But there is more. Our confidence in the Word of God reminds us that the Lord does bring order out of chaos, and resurrection out of death. And so, a sending forth: I hope you will begin to pray about the connection between your faith and the earth upon which we live. When Jesus taught his disciples, he often asked them to look at the world, and to make these connections. One this morning will suffice.

In the Sermon on the Mount, in Matthew 6, Jesus says, “Do not be anxious about your life…” He continues, in the translation taken from the Message: “Look at the birds of the air, free and unfettered, not tied down to a job description, careless in the care of God. And you count far more to him than birds…Look at the wildflowers…they neither primp nor shop, but have you ever seen color and design quite like it? [And] if God gives such attention to the appearance of wildflowers---most of which are never even seen---don’t you think he’ll attend to you, take pride in you, do his best for you. What I’m trying to do here is to get you to relax, to not be so preoccupied with getting, so you can respond to God’s giving”.

Look for connections between your faith and the creation that surrounds you. This might be a time apart, perhaps in the spring or summer, to be in the creation, where it seems that God often shows up to display his glory and to remind us of his reality

Take care for the part of the planet that has been entrusted to you. What kind of footprint are we making on this planet? Well, it begins in each of our rooms, because we are a part of the environment.

• **Data under study**
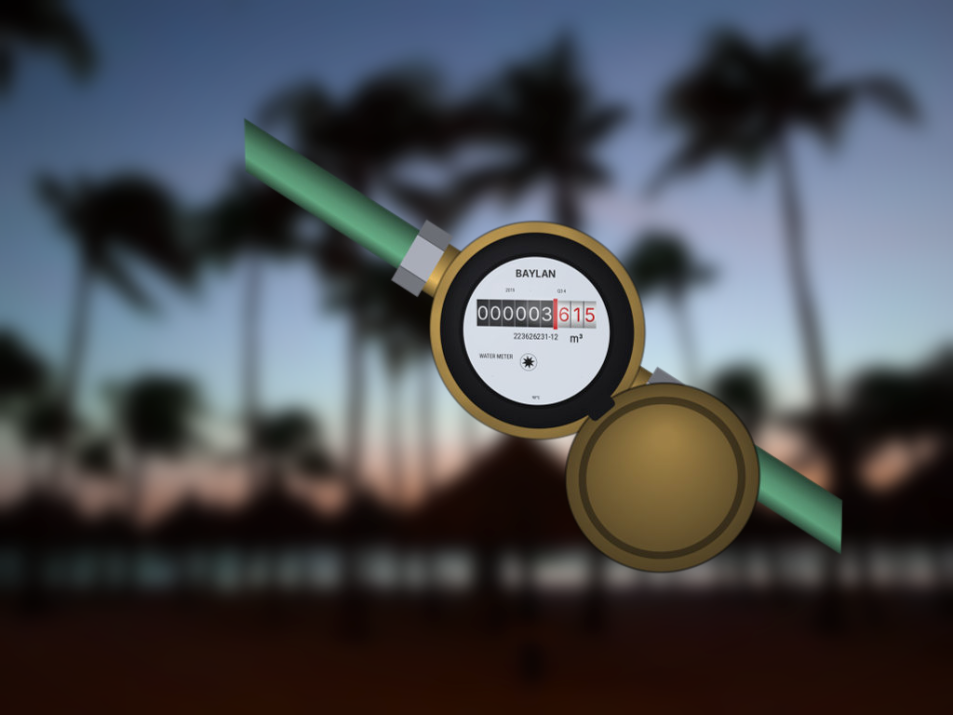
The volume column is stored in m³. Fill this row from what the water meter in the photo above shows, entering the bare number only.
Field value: 3.615
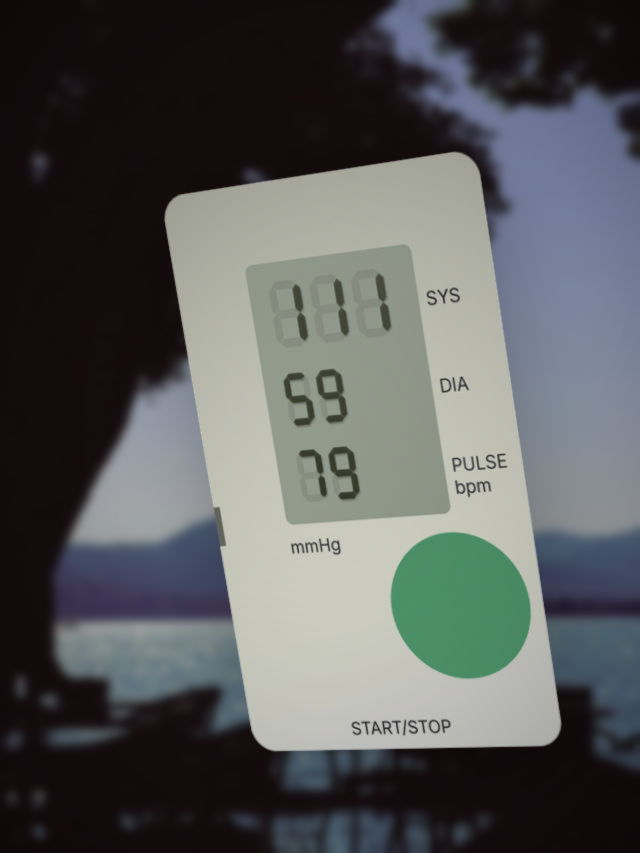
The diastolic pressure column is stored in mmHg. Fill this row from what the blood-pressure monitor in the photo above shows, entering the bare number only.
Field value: 59
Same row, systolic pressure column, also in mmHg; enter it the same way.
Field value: 111
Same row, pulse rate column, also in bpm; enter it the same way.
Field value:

• **What you need to do**
Carry on the sermon about faith and the care of creation, picking up after its final sentence.

• **Task output**
Become an advocate, an intercessor, for the creation, for your own sake, and for the sake of our children and their children’s children. I want the rivers and lakes and mountains and shorelines to be here when they come along. Someone must speak a word on behalf of the creation.

I cannot imagine my own Christian life without the opportunities I have had to hike, to camp, to canoe, to raft, to retreat. This wilderness places were the open spaces where God seemed to appear, at just the right time.

I cannot imagine that God is pleased with the way his own people are caring for the earth. Listen to Revelation 4. 11: Thou art worthy, O Lord, to receive glory and honor and power; For you have created all things, and for your pleasure they were and are created. We care for the earth because God created it, for his own pleasure. It is not ours to use up. We are stewards.

I can imagine that God invites each of us to appreciate the beauty of the earth---the hymn testifies, “he shines in all that’s fair".

In the name of God the Father Almighty, maker of heaven and earth;
and Jesus Christ, the first-born of creation,
and the Holy Spirit, the giver of life. Amen.